§ **Records for the exercise**:
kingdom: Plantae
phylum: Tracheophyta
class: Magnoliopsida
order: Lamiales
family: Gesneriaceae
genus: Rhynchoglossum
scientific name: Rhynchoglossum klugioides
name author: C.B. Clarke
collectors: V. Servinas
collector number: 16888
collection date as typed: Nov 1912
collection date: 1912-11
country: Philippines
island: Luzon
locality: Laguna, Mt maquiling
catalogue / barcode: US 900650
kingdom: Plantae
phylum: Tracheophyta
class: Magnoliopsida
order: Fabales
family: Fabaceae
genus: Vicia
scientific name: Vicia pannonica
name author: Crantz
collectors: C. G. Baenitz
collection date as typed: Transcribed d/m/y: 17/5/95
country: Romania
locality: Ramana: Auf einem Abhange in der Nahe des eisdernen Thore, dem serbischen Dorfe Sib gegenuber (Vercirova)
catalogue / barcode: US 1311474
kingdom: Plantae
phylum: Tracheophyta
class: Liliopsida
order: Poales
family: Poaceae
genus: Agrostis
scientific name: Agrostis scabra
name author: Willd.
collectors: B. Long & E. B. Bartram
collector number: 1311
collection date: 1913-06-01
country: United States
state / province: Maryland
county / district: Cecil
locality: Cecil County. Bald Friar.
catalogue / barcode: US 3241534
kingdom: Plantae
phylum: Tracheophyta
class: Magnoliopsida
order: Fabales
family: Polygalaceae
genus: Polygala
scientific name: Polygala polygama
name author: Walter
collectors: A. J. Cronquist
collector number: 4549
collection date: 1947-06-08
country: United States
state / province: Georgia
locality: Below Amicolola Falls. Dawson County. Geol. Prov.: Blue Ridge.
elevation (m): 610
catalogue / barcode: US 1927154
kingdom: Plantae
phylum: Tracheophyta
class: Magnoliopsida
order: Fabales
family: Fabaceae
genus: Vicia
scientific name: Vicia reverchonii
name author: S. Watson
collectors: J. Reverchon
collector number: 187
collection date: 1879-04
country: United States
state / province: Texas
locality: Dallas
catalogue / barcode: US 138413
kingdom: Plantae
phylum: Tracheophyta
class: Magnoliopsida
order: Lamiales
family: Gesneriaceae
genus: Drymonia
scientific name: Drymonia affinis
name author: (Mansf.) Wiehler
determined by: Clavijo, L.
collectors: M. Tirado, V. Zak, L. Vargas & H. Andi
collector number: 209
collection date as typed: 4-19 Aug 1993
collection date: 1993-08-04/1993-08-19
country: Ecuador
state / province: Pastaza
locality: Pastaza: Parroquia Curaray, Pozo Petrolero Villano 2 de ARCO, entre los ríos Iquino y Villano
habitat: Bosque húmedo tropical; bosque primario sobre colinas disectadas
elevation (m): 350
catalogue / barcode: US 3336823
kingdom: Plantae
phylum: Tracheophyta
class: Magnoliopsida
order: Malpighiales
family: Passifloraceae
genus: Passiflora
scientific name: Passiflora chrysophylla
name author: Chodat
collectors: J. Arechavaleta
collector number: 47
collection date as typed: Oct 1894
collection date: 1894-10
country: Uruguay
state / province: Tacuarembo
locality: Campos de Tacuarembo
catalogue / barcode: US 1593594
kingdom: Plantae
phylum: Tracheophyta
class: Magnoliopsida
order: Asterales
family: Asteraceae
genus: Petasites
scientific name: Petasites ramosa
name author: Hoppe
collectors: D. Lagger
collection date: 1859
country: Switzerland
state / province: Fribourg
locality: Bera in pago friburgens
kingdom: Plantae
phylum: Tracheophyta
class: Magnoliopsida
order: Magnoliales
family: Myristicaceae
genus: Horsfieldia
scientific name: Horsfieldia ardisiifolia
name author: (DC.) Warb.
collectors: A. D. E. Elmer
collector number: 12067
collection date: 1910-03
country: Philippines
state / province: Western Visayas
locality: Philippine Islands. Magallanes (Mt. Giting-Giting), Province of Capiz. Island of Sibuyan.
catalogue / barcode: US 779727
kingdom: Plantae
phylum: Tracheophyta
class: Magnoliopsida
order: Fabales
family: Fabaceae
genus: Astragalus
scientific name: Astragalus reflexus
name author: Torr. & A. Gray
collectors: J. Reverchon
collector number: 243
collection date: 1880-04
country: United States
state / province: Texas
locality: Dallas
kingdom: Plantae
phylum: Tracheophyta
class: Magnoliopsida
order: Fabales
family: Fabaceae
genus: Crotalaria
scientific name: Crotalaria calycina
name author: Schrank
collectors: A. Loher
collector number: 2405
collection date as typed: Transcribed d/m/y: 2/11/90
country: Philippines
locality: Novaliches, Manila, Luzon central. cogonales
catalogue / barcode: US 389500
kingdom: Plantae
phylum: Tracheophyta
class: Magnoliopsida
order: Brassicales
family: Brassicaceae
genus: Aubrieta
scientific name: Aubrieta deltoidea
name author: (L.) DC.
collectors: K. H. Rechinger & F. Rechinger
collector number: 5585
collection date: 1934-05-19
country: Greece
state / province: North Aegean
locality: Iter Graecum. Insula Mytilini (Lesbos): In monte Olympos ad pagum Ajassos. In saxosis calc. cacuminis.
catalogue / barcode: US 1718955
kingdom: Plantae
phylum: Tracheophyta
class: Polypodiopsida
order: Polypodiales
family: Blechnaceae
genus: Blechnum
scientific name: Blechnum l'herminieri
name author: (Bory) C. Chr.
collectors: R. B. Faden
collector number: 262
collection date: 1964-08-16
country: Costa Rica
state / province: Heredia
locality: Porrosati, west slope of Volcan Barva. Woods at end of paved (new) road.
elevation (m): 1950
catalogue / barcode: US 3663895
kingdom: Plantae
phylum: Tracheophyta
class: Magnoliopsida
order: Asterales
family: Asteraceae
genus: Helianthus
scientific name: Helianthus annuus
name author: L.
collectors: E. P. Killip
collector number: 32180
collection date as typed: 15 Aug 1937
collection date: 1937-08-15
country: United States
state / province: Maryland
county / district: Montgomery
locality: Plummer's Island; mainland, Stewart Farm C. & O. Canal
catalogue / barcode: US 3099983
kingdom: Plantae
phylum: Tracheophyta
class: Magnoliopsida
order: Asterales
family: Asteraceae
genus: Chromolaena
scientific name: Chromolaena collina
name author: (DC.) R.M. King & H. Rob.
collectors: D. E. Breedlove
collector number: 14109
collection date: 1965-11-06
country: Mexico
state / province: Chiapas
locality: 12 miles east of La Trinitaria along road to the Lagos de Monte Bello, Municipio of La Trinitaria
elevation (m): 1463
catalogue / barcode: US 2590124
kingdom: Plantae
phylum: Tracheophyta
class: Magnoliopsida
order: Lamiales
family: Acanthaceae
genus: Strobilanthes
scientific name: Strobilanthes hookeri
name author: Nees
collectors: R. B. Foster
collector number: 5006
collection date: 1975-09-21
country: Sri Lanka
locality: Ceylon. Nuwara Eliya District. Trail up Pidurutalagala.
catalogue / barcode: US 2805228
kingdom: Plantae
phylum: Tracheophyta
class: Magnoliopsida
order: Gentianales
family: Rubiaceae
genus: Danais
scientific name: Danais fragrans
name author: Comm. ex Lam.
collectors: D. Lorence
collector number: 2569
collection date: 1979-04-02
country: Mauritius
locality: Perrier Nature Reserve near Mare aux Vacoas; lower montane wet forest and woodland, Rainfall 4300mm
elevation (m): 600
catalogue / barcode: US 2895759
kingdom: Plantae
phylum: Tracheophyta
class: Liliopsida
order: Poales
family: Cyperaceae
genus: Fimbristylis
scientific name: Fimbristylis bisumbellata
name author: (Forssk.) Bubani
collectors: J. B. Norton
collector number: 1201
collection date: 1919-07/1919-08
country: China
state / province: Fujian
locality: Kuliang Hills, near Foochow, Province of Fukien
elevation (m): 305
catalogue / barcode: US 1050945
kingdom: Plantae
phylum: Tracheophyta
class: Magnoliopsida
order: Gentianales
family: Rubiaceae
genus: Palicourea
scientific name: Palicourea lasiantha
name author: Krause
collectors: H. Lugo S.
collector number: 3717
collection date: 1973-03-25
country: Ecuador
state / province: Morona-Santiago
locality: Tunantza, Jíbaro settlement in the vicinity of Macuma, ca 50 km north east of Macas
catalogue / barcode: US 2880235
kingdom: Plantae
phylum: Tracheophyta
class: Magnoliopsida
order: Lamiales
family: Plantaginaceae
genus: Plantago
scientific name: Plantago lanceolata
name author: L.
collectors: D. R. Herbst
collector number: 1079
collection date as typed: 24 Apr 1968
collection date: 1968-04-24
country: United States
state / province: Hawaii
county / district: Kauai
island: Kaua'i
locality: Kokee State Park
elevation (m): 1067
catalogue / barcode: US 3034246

§ **Stated goal**:
Reproduce the lines of the listing above, starting at the line containing "genus: Horsfieldia" and ending at the line containing "country: Greece", with both of those lines included.

§ **Reply to the exercise**:
genus: Horsfieldia
scientific name: Horsfieldia ardisiifolia
name author: (DC.) Warb.
collectors: A. D. E. Elmer
collector number: 12067
collection date: 1910-03
country: Philippines
state / province: Western Visayas
locality: Philippine Islands. Magallanes (Mt. Giting-Giting), Province of Capiz. Island of Sibuyan.
catalogue / barcode: US 779727
kingdom: Plantae
phylum: Tracheophyta
class: Magnoliopsida
order: Fabales
family: Fabaceae
genus: Astragalus
scientific name: Astragalus reflexus
name author: Torr. & A. Gray
collectors: J. Reverchon
collector number: 243
collection date: 1880-04
country: United States
state / province: Texas
locality: Dallas
kingdom: Plantae
phylum: Tracheophyta
class: Magnoliopsida
order: Fabales
family: Fabaceae
genus: Crotalaria
scientific name: Crotalaria calycina
name author: Schrank
collectors: A. Loher
collector number: 2405
collection date as typed: Transcribed d/m/y: 2/11/90
country: Philippines
locality: Novaliches, Manila, Luzon central. cogonales
catalogue / barcode: US 389500
kingdom: Plantae
phylum: Tracheophyta
class: Magnoliopsida
order: Brassicales
family: Brassicaceae
genus: Aubrieta
scientific name: Aubrieta deltoidea
name author: (L.) DC.
collectors: K. H. Rechinger & F. Rechinger
collector number: 5585
collection date: 1934-05-19
country: Greece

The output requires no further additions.